Almased Success Stories
If you’d like to know how to lose weight in two weeks, read what happened to Harriet C.:
“During 14 days on the Fasting Phase, I lost a total of 12 pounds! For me, weight loss has been a real accomplishment. One of the things that I experienced with Almased is that I didn’t get cravings or the urge to eat something all the time, like during many other diets out there. I give the credit to Almased for helping me on this journey. I finally feel comfortable in my clothes.”
Olenka F. fasted for 7 days on the Almased diet plan. Even though she hadn’t had luck with other diets, and often had migraines when trying to lose weight, her experience with Almased was completely different: “After 2 weeks, I had lost almost 10 pounds. I feel great! I sleep amazingly; I have a lot of energy, and I am not hungry at all. I love this product, and I can see the results."
Stay Slim for Life
Yes, losing that weight and gaining your slim body is a life-changing experience. But once you accomplish that feat, how do you keep it? If you go back to unhealthy habits, the old way of doing things will make you gain weight again.
So, keep the Almased Shake as part of your good-health maintenance plan. Both Olenka and Harriet continued with Almased after the first 2 weeks of weight loss. Harriet “didn’t stop there. I continued to the next phase of two shakes and [eating] one meal daily.” Olenka says: “I replace one meal a day and I am still having results.”
It’s not impossible to keep that weight off after a successful diet!
7 Healthy Tips to Lose Weight in 2 Weeks
These tips for healthy eating habits and lifestyle changes will help you achieve rapid weight loss.
1. Lower Your Daily Caloric Intake and Make Sure They’re ‘Good’ Calories
The age-old weight loss wisdom is that you need to burn more calories than you eat every day to lose weight. To lose a pound of weight in 1 week, you need to lower your daily calorie intake by about 500 calories per day.4
However, recent research using Almased diet replacements has shown that not all calories are the same.5 People who used Almased supplements saw more fat burned and energy used than people who ate a control diet, even though they didn’t consume fewer calories.5 The low-sugar, protein-rich calories from Almased are better for weight loss than ‘empty’ high-carb calories.
2. Eat Fewer Carbohydrates to Prevent Weight Gain
The standard American diet includes over 250 grams (g) of carbohydrates per day.6 To cut body fat fast, you should consume around 130 g of carbs daily.6 Be sure to say no to fried foods, processed foods, or sugary foods and those no-calorie sugar substitutes, too.
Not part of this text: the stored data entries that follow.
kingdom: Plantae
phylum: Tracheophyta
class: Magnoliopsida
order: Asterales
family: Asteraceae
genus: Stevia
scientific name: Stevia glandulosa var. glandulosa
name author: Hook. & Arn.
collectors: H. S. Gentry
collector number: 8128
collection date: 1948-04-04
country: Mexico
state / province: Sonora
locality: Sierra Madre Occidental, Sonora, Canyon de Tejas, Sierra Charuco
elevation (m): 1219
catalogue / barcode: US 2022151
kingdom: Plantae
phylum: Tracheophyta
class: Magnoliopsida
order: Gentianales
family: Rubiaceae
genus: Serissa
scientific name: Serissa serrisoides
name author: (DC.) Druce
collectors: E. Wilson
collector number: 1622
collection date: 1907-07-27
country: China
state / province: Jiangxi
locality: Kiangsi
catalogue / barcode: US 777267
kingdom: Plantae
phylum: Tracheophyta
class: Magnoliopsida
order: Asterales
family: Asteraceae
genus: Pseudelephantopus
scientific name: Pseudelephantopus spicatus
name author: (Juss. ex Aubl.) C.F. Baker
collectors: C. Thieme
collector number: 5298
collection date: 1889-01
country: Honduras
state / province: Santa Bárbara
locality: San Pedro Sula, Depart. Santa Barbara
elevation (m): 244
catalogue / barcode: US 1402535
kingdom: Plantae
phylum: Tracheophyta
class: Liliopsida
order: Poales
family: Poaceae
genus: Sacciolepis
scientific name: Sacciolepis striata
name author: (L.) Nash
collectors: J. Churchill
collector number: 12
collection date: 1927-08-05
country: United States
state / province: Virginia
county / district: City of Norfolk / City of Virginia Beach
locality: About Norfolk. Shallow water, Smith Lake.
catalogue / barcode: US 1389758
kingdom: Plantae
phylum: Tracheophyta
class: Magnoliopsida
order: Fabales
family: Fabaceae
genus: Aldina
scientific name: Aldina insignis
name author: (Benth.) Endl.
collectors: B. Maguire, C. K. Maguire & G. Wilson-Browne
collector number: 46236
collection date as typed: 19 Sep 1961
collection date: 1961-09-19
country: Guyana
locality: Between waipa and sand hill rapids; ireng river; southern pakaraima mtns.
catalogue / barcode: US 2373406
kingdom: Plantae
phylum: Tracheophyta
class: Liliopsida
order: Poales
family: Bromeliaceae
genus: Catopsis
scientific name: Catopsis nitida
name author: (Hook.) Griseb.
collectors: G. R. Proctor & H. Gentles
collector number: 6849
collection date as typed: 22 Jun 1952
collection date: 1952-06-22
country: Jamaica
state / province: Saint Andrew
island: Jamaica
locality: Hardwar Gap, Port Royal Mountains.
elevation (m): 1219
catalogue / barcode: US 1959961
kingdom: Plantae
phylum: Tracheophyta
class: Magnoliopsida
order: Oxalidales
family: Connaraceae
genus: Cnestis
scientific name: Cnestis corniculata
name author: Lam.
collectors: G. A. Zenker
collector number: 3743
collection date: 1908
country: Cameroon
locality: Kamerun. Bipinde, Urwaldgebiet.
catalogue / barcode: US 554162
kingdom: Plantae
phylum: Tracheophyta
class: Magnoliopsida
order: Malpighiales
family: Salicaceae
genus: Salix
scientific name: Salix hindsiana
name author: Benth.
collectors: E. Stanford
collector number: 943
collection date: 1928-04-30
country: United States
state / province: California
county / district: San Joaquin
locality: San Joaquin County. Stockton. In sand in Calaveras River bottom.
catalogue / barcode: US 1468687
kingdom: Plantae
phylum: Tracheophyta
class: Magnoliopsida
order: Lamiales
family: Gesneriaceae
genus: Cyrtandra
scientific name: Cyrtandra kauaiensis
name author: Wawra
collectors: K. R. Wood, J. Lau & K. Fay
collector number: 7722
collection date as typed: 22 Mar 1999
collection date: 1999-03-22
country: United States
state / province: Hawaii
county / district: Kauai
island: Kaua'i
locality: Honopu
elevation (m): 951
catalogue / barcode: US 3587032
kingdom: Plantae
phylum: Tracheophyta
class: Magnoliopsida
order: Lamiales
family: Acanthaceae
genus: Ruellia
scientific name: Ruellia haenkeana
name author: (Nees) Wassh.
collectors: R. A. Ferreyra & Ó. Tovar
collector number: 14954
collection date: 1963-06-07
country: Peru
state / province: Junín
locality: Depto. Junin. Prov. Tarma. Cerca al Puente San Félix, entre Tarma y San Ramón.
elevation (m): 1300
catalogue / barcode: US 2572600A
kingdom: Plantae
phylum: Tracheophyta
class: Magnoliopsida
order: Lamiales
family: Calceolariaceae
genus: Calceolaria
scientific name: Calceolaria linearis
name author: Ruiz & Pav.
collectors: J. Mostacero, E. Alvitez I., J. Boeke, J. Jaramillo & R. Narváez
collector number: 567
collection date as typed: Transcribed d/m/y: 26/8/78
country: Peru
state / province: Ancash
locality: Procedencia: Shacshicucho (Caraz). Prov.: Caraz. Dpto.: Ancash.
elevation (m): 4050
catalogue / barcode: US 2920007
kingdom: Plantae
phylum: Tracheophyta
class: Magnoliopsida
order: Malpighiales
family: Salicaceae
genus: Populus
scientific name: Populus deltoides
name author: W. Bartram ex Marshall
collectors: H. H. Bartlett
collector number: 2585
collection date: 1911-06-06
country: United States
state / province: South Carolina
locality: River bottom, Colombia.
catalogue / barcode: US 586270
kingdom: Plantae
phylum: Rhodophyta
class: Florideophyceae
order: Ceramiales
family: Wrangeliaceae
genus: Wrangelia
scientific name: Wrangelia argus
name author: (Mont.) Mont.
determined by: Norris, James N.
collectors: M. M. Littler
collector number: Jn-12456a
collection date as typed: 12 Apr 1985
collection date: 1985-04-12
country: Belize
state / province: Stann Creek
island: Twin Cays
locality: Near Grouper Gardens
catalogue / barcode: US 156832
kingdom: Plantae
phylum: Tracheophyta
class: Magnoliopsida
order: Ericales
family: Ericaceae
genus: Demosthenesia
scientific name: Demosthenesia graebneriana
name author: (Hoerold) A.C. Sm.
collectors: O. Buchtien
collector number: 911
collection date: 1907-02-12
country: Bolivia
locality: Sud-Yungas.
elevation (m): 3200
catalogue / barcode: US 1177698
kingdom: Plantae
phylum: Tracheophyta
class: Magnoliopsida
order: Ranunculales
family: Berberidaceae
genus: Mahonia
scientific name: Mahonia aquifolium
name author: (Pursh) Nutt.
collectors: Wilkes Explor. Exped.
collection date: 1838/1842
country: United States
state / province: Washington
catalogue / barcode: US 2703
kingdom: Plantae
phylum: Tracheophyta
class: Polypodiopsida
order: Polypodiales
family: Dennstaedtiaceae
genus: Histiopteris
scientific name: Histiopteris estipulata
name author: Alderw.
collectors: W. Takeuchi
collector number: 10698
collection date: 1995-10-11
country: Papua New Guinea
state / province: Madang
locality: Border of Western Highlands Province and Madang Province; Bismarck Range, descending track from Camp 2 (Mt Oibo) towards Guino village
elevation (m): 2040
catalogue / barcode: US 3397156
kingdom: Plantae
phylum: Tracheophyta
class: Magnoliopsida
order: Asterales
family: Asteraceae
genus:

Reducing your carbohydrate intake allows your body to tap into your fat storage for energy.
Just one of the reasons the Almased diet is so easy is that they have counted the carbs and calories, so you don’t have to. Almased is low-carb and high-protein, so you’ll be on the right track when you start the Almased diet plan.
3. Drink at Least 64 Ounces of Water Daily
A 2010 study presented at the American Chemical Society meeting showed that people who consumed 2 cups of water before eating a meal ate between 75 to 90 fewer calories.7 People who drink more water throughout the day are more hydrated and have more energy.7
The Almased Bikini Diet Plan recommends drinking 64 ounces of clear liquids daily, including 16–32 ounces of low-sodium vegetable broth. Check out this delicious recipe.
4. Put More Protein Into Your Diet
Protein is appetite-reducing and helps to control bad food cravings and overeating in a healthy and sustainable way.8 Think lean protein like turkey or chicken breasts, fish, steak, low-fat milk, cottage cheese, eggs, and beans. The Almased shake contains 27 grams of high-quality protein per serving to further protect your muscle mass.
5. Incorporate Physical Activity and Moderate Exercise Into Your Routine
In addition to a healthy diet, exercise is always necessary for fitness and overall health. Physical activity is a must for boosting your metabolism. Not only does working out burn calories, thereby allowing you to eat a little more, but it also builds lean muscle mass.
Cardio exercises are great, even just walking or cycling a few days a week helps with burning calories. If you’re feeling ambitious, try high-intensity interval training (HIIT) for your cardio workout. HIIT leads to weight loss and takes less time than other types of training.9 On the other days, a couple of strength-training exercises will help prevent muscle loss.
6. Get Plenty of Sleep
Insufficient sleep affects appetite hormones and fat cells.10 According to Eve Van Cauter, director of the Sleep, Metabolism and Health Center at the University of Chicago, “There is no doubt that insufficient sleep promotes hunger and appetite, which can cause excessive food intake resulting in weight gain.”10 Get plenty of sleep to help you meet your weight loss goals and improve your overall health.
Almased can actually help you lose weight while you sleep. Researchers found that the high-protein diet replacement makes you burn more energy during sleeping hours compared to a control diet.